* Exercise goal
Unless a line falls after the one with "Stack and local", retype it exactly from the records below; leave out all pictures.

======== Supplied material

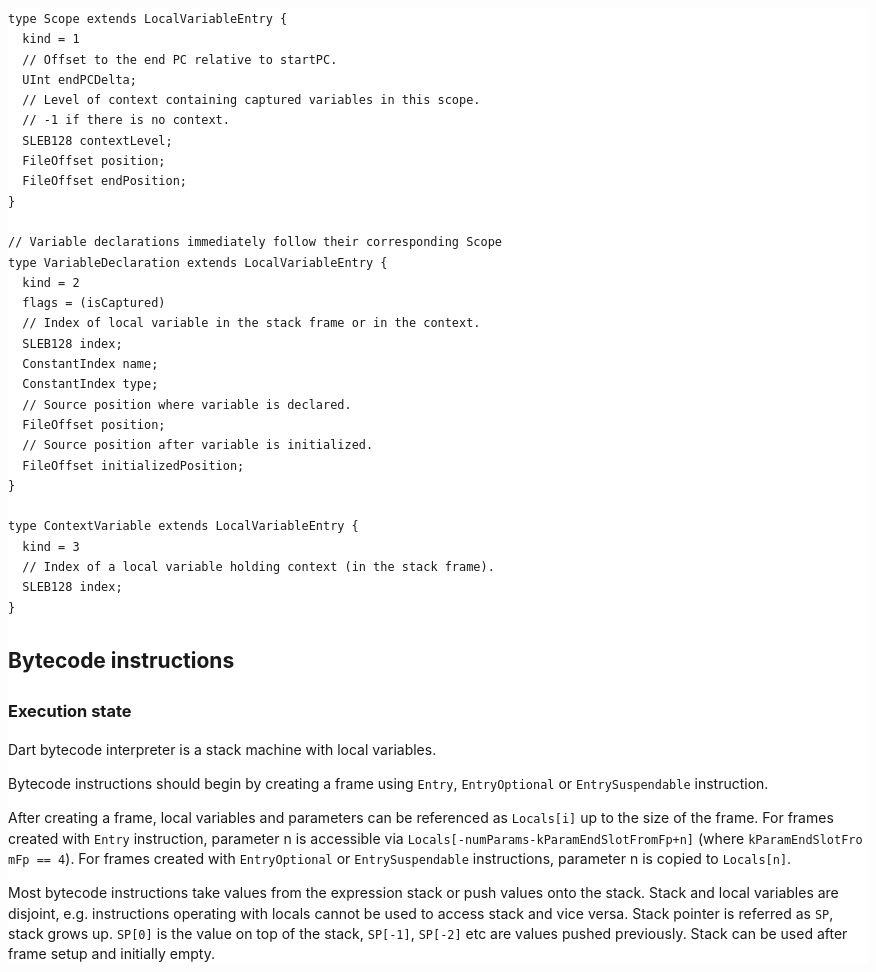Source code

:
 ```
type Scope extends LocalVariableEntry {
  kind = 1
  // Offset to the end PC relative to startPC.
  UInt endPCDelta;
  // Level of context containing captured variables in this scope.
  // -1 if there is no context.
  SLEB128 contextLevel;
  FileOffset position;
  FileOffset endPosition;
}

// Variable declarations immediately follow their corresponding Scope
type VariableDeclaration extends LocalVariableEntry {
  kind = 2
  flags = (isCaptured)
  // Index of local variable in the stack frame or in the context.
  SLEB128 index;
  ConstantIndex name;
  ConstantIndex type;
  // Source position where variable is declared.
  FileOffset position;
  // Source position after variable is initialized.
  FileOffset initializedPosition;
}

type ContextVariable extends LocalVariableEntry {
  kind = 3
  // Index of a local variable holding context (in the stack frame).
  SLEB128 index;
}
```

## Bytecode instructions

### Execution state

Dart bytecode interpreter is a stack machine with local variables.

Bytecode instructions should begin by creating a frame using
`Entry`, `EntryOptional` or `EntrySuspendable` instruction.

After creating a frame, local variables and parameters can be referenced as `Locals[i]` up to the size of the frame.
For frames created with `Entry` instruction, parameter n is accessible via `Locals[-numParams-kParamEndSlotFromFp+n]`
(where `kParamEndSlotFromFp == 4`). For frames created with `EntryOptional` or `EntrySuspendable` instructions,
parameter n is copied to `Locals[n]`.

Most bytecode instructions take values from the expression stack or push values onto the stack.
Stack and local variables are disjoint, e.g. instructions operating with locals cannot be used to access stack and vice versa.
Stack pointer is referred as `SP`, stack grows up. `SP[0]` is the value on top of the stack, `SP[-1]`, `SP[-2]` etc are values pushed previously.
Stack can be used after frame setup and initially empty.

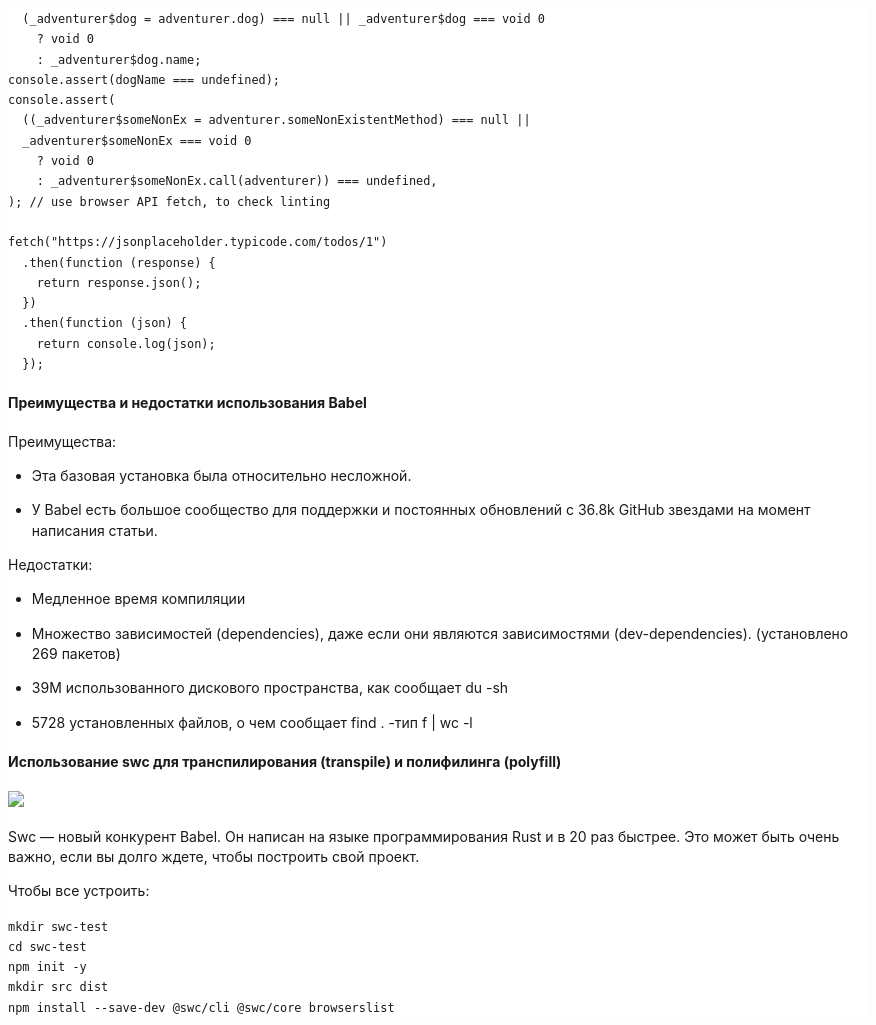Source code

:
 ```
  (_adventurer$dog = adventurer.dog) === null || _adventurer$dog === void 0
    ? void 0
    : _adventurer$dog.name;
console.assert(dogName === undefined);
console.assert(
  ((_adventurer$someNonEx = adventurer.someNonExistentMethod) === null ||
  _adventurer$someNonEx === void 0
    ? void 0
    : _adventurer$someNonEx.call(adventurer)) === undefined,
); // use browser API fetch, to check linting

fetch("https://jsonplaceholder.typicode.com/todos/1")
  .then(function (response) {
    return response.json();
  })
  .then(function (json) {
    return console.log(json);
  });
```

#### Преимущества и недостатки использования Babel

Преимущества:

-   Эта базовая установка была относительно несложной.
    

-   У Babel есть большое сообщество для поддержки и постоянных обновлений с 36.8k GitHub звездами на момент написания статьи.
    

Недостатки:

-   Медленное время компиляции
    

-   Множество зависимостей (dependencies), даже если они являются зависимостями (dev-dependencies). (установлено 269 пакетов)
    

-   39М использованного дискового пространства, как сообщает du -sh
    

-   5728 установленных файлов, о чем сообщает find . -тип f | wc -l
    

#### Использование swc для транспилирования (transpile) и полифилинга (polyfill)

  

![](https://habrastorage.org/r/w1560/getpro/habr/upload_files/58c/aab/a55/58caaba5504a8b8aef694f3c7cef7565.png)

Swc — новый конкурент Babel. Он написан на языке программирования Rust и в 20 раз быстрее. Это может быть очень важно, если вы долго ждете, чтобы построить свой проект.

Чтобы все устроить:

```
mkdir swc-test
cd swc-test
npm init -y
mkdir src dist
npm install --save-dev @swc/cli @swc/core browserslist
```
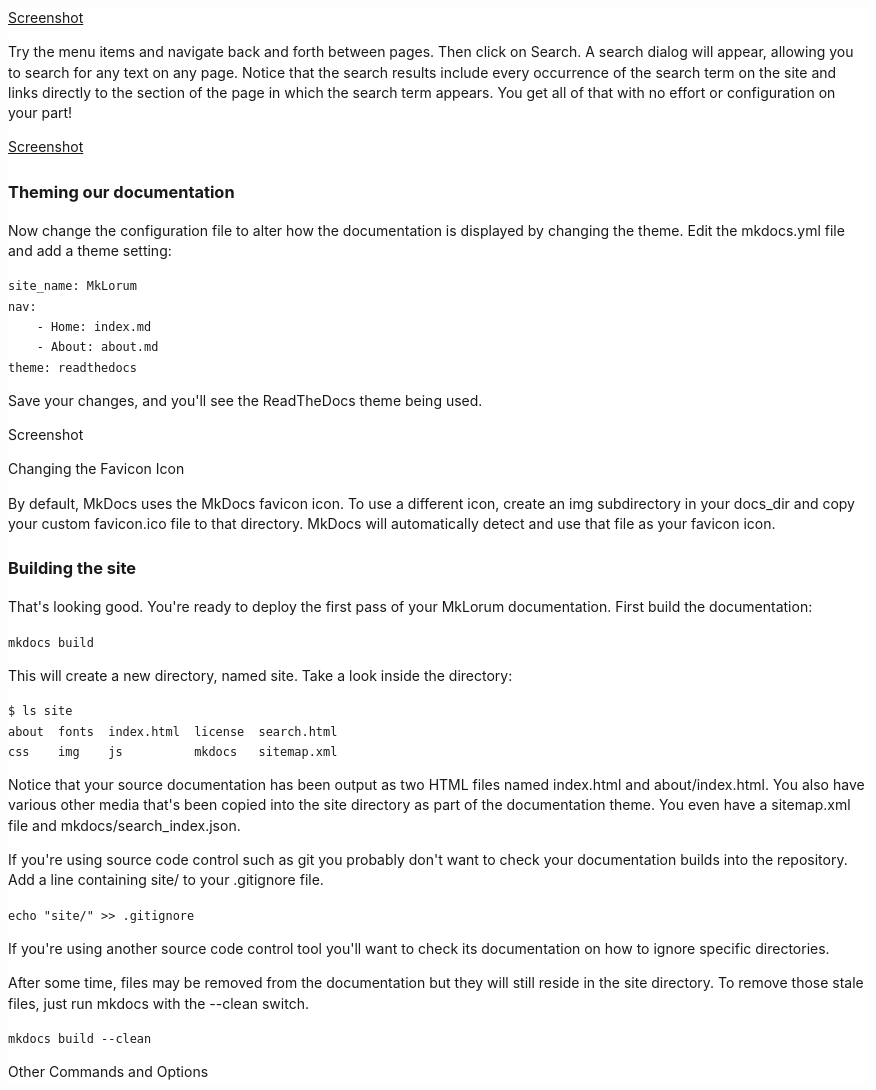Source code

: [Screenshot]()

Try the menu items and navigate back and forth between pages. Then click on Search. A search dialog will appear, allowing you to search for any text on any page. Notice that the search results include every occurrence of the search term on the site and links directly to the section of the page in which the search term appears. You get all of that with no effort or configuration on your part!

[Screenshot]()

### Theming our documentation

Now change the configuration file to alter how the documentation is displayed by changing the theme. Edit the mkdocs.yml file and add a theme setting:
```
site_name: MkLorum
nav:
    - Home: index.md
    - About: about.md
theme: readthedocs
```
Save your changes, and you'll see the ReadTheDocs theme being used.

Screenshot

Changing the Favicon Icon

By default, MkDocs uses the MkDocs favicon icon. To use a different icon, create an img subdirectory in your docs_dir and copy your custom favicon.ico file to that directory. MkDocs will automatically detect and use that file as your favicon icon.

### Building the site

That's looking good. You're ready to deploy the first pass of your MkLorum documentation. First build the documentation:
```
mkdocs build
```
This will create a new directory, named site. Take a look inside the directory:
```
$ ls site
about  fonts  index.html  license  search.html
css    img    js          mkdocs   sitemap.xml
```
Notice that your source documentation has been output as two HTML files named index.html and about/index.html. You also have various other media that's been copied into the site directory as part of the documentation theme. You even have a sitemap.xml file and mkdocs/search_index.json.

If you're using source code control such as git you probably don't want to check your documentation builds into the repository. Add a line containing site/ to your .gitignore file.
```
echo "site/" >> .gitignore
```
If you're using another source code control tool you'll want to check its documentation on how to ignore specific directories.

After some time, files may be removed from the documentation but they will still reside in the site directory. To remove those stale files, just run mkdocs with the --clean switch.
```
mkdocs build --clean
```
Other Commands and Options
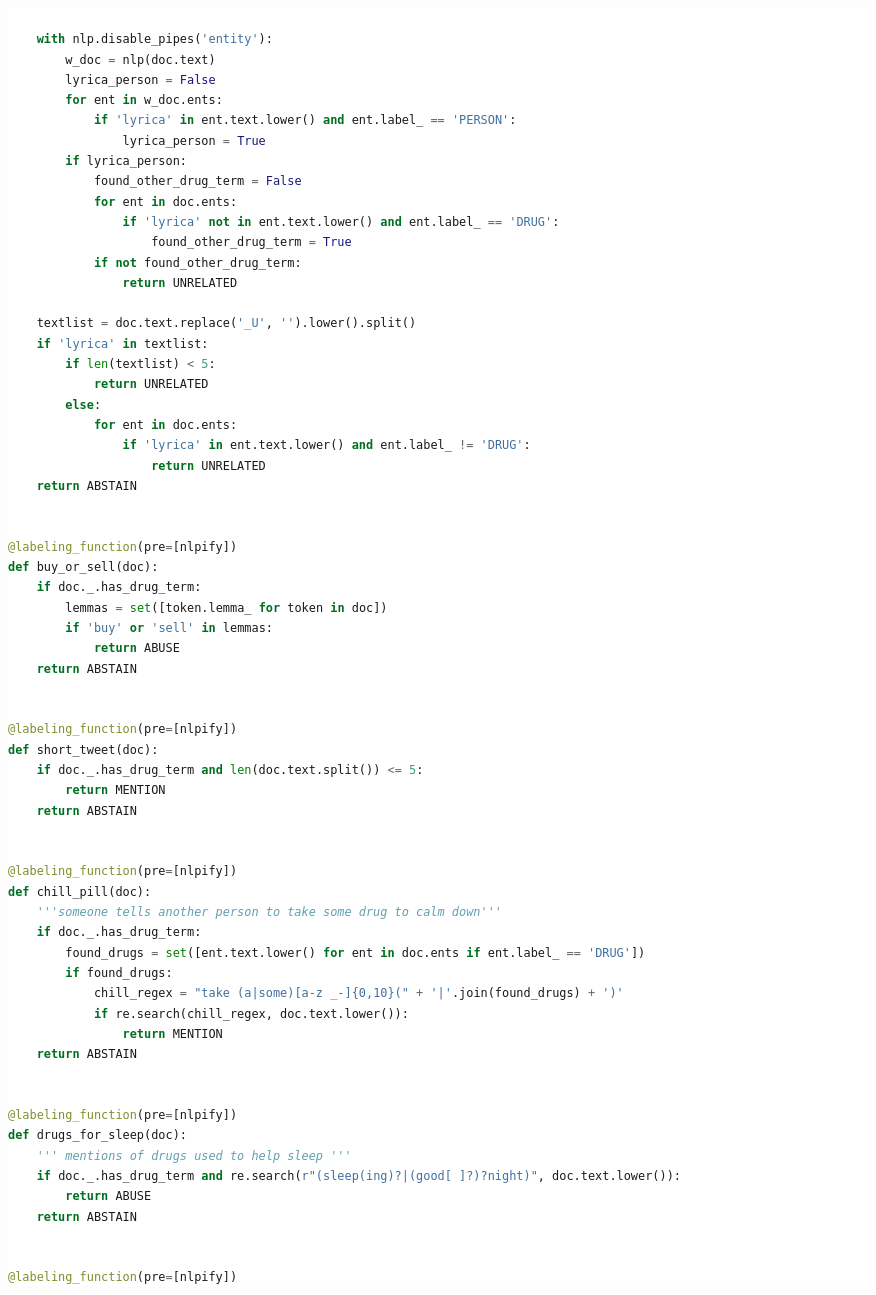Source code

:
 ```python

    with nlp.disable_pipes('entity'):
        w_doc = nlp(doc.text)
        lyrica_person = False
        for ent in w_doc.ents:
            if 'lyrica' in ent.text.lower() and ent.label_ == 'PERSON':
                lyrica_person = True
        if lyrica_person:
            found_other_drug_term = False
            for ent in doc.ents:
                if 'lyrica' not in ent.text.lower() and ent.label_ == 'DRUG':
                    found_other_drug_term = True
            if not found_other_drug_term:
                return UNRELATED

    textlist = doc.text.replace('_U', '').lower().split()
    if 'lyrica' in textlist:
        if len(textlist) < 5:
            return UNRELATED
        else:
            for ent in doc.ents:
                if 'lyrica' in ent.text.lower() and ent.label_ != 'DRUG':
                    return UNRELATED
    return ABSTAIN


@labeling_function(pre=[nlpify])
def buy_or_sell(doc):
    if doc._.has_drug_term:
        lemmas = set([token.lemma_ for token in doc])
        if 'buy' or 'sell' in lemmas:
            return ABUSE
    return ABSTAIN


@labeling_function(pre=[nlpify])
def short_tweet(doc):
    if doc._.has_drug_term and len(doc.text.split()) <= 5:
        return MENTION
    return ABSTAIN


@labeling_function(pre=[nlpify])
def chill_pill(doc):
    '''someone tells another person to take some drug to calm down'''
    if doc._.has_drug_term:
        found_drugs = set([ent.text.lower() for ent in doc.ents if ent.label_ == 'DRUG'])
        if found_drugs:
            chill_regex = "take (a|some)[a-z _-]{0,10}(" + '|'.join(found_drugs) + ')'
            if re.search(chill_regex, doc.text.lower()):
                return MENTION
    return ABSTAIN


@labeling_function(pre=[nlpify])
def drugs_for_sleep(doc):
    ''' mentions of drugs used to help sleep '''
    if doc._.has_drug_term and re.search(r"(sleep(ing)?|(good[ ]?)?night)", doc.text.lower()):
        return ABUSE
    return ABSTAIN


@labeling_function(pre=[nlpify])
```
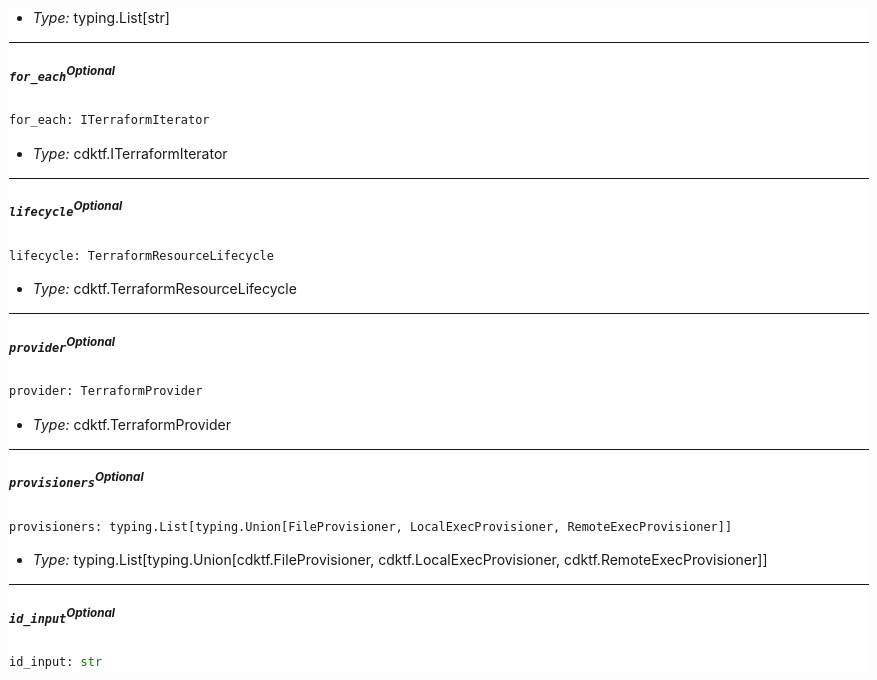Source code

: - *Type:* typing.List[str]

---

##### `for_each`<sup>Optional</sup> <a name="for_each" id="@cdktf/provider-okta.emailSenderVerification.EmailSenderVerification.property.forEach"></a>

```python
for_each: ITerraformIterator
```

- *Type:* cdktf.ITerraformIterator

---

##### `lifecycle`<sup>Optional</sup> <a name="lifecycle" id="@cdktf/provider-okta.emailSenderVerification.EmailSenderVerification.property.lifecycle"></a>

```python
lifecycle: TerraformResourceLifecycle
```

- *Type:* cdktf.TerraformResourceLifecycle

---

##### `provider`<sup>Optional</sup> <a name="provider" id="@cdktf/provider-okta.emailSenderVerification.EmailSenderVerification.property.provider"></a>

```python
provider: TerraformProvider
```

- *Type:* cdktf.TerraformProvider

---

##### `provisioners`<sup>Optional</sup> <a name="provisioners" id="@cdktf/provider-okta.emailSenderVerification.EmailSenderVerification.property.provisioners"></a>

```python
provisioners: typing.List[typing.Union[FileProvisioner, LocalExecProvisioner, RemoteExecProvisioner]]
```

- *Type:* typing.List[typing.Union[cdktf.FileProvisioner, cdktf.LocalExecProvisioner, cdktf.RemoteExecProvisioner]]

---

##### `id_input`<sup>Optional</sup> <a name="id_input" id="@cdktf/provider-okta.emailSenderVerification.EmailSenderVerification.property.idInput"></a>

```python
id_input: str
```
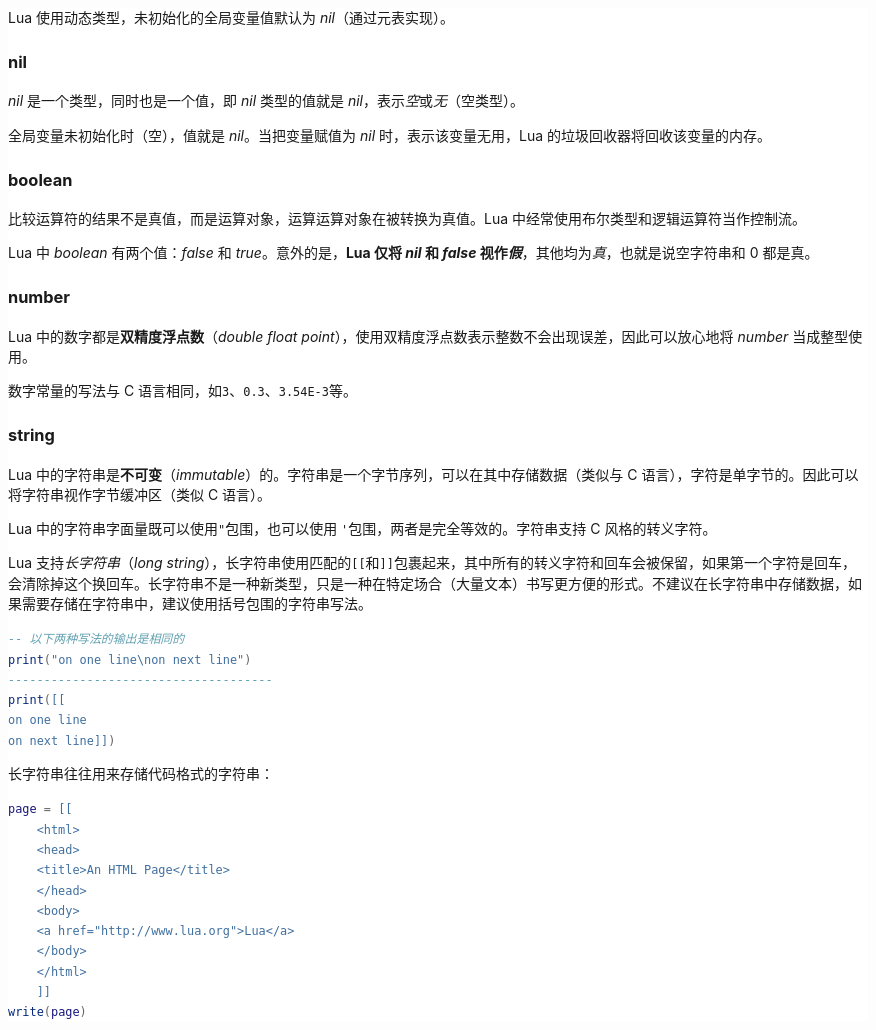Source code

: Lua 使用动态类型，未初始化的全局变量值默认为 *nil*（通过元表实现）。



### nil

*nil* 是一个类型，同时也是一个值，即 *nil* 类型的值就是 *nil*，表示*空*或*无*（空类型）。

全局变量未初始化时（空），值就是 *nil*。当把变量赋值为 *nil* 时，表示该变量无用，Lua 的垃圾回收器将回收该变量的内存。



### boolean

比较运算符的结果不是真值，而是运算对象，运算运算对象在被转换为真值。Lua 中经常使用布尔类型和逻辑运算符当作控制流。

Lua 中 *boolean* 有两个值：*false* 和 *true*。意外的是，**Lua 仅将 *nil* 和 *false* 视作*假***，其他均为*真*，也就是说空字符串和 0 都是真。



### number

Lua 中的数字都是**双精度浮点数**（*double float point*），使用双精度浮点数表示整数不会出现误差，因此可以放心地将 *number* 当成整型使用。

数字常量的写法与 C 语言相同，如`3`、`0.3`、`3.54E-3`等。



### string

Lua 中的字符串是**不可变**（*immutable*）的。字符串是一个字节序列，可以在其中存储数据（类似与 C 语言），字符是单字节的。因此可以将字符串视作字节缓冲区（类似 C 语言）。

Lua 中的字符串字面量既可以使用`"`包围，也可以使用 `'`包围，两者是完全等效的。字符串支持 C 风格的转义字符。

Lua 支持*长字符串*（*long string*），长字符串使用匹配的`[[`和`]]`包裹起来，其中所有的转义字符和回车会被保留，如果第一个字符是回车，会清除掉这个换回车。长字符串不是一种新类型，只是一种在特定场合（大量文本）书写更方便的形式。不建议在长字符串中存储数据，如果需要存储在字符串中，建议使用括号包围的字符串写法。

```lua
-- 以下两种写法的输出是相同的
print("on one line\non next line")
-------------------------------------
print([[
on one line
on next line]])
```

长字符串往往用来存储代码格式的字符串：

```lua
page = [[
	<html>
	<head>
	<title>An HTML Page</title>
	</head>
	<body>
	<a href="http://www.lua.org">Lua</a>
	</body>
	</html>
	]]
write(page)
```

================

* Answer to the problem
Source code

:
 ```
type Scope extends LocalVariableEntry {
  kind = 1
  // Offset to the end PC relative to startPC.
  UInt endPCDelta;
  // Level of context containing captured variables in this scope.
  // -1 if there is no context.
  SLEB128 contextLevel;
  FileOffset position;
  FileOffset endPosition;
}

// Variable declarations immediately follow their corresponding Scope
type VariableDeclaration extends LocalVariableEntry {
  kind = 2
  flags = (isCaptured)
  // Index of local variable in the stack frame or in the context.
  SLEB128 index;
  ConstantIndex name;
  ConstantIndex type;
  // Source position where variable is declared.
  FileOffset position;
  // Source position after variable is initialized.
  FileOffset initializedPosition;
}

type ContextVariable extends LocalVariableEntry {
  kind = 3
  // Index of a local variable holding context (in the stack frame).
  SLEB128 index;
}
```

## Bytecode instructions

### Execution state

Dart bytecode interpreter is a stack machine with local variables.

Bytecode instructions should begin by creating a frame using
`Entry`, `EntryOptional` or `EntrySuspendable` instruction.

After creating a frame, local variables and parameters can be referenced as `Locals[i]` up to the size of the frame.
For frames created with `Entry` instruction, parameter n is accessible via `Locals[-numParams-kParamEndSlotFromFp+n]`
(where `kParamEndSlotFromFp == 4`). For frames created with `EntryOptional` or `EntrySuspendable` instructions,
parameter n is copied to `Locals[n]`.

Most bytecode instructions take values from the expression stack or push values onto the stack.
Stack and local variables are disjoint, e.g. instructions operating with locals cannot be used to access stack and vice versa.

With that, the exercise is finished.